:: DATA SHOWN ::

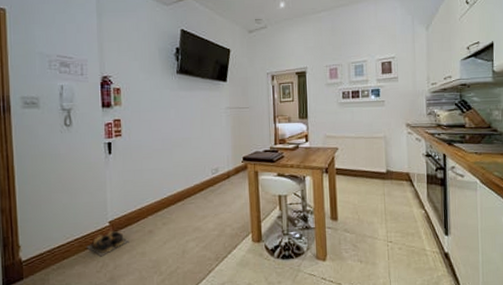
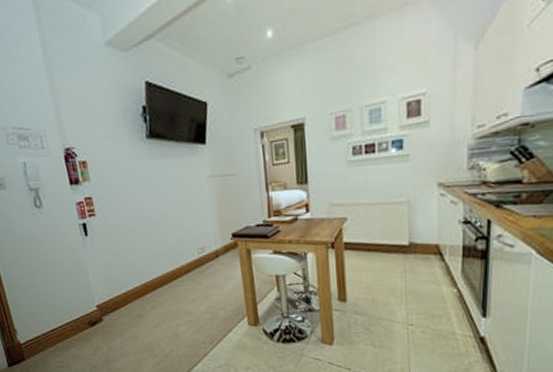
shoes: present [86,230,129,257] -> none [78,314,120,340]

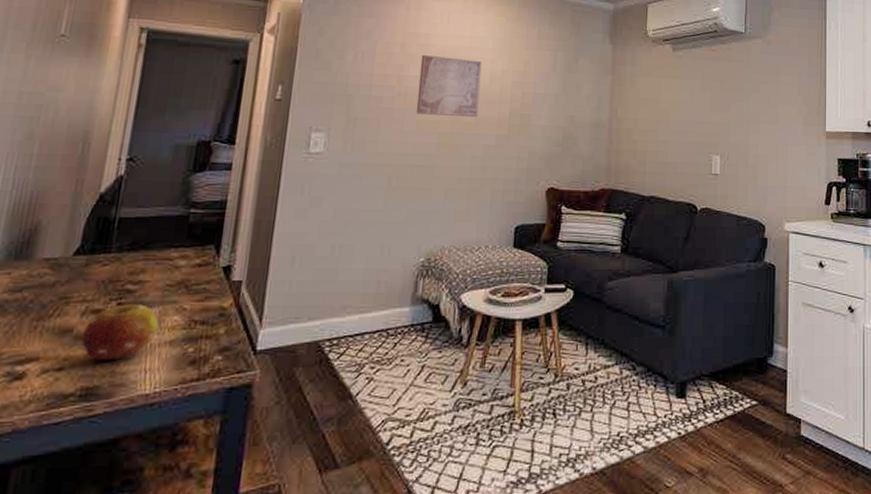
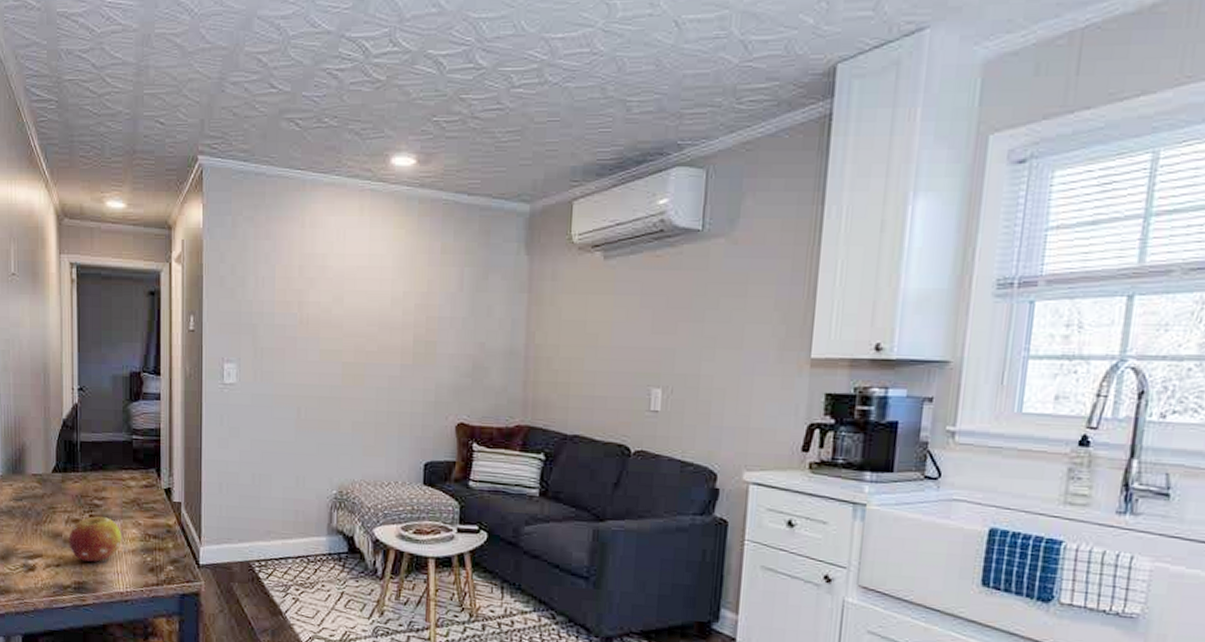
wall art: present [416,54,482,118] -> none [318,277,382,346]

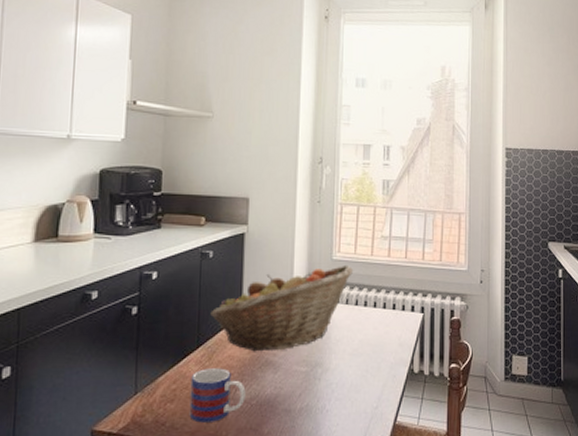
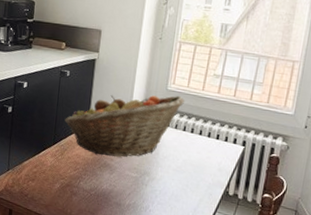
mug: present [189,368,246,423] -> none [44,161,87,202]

:::
:: DATA SHOWN ::

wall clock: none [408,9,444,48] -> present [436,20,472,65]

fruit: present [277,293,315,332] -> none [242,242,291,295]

:::

• **THE PROBLEM**
Transcribe only the lines above that start at the line containing "shoes: present [86,230,129,257]" and end at the line containing "mug: present [189,368,246,423]". Omit pictures.

• **WORKED SOLUTION**
shoes: present [86,230,129,257] -> none [78,314,120,340]

wall art: present [416,54,482,118] -> none [318,277,382,346]

mug: present [189,368,246,423] -> none [44,161,87,202]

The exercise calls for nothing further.